[Opening Given information section]

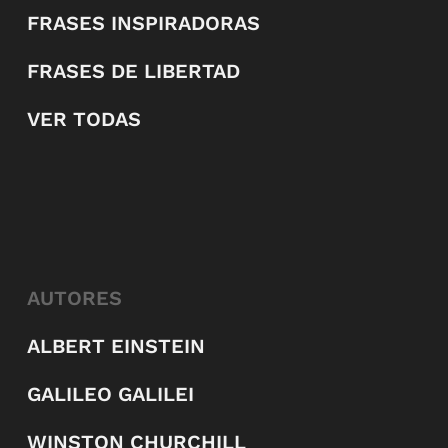
FRASES INSPIRADORAS
FRASES DE LIBERTAD
VER TODAS
AUTORES
ALBERT EINSTEIN
GALILEO GALILEI
WINSTON CHURCHILL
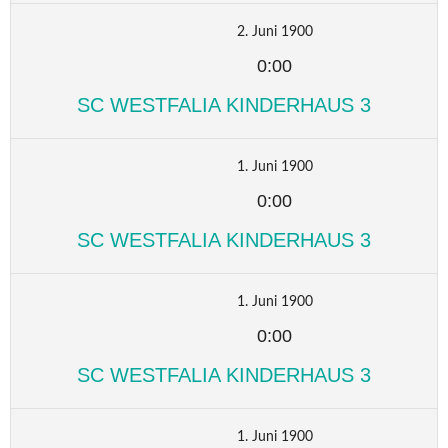
2. Juni 1900
0:00
SC WESTFALIA KINDERHAUS 3
1. Juni 1900
0:00
SC WESTFALIA KINDERHAUS 3
1. Juni 1900
0:00
SC WESTFALIA KINDERHAUS 3
1. Juni 1900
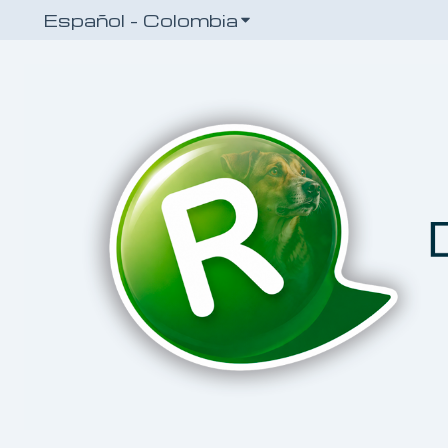
Español - Colombia
Traducciones de Mo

[Closing Given information section]

■ **Problem to solve**:
Write out every line of extracted text in the listing above exactly as it stands, in order. Leave the pictures out of your answer.

■ **Answer to the problem**:
FRASES INSPIRADORAS
FRASES DE LIBERTAD
VER TODAS
AUTORES
ALBERT EINSTEIN
GALILEO GALILEI
WINSTON CHURCHILL
2. Juni 1900
0:00
SC WESTFALIA KINDERHAUS 3
1. Juni 1900
0:00
SC WESTFALIA KINDERHAUS 3
1. Juni 1900
0:00
SC WESTFALIA KINDERHAUS 3
1. Juni 1900
Español - Colombia
Traducciones de Mo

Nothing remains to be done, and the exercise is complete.